At a time when the unregulated mayhem of name, image and likeness can turn recruitment of a top quarterback into a big-money bidding war, the folks in charge of academics in Boulder and Fort Collins have to drop all the old quaint ideas of football players being students first and foremost. The business of winning is all that matters. Either CU and CSU fully embrace that reality, or it’s time to quit dreaming of the big time and relocate to the Big Sky Conference.

In this brave new era of the mega-conference, when the Big Ten and SEC want to dictate the terms by which everybody plays, we are told tradition means nothing and geography counts for less.
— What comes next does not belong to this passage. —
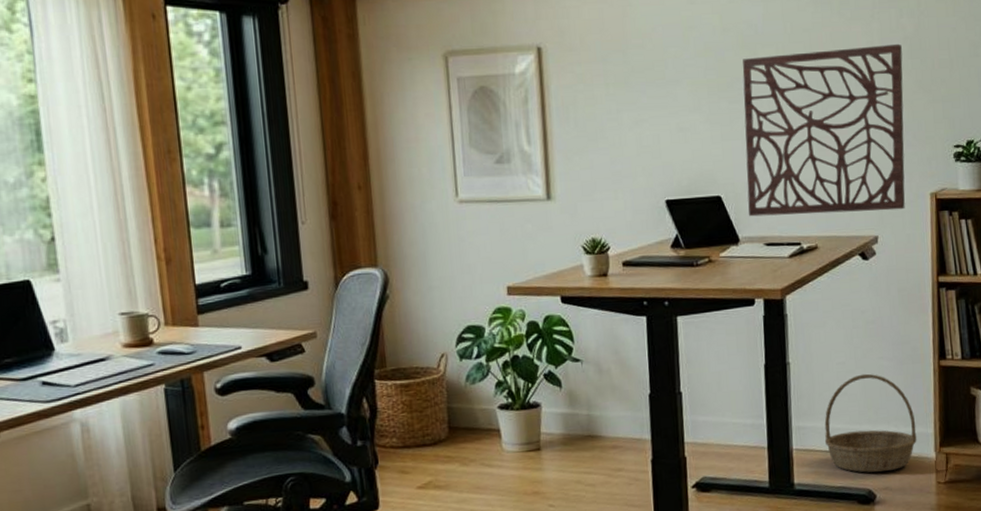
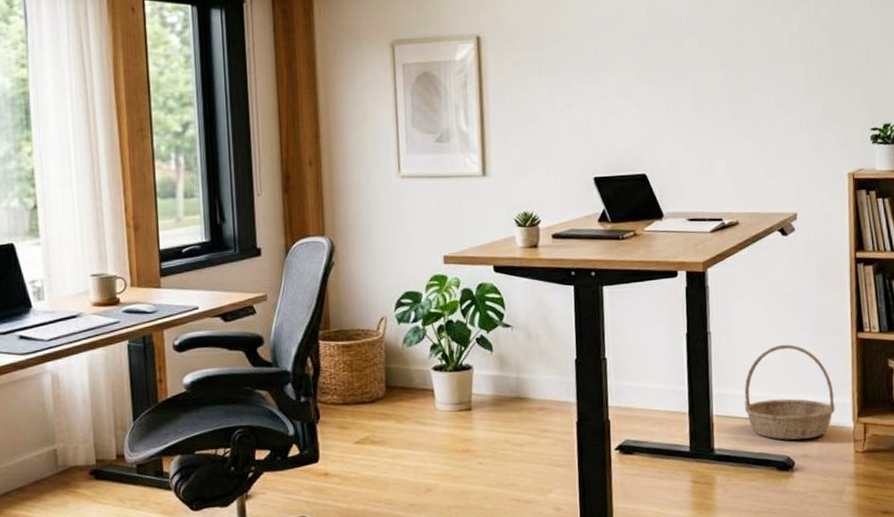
decorative wall panel: present [742,43,905,217] -> none [668,33,824,194]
With a gambling app only a click away on any cell phone, there’s all the more reason for a sports fan to sit on the sofa and bet on Ohio State to pummel Notre Dame, rather than hop in the car to go catch a home game for the Buffs or Rams in person.

So before they disappear into irrelevance, might I humbly suggest there’s more need than ever for the Buffs and Rams to work together to build the Denver television market and pull some of our sports yammering away from the minutiae of the Broncos’ situation at right tackle for one weekend during every football season.

Although the Buffs like to believe the Rams are not worthy of being their rival, the certainty in the minds of Alabama fans that Auburn will always be inferior to the Crimson Tide does not stop the two schools form annually playing the Iron Bowl.

While I loved the idea of the Rams and Buffs meeting in Denver, there’s no objection here to staging it on the campuses that stir fond memories in alums, so long as it is played each and every year, without exception.

After a hiatus in the rivalry, CSU is scheduled to visit Boulder in 2023, while CU will make the trek to Fort Collins in 2024.

Then there’s another extended break in the Rocky Mountain Showdown until 2029, when the Buffs and Rams will be playing in the Big Sky, unless they start making every possible effort to keep college football relevant in Colorado.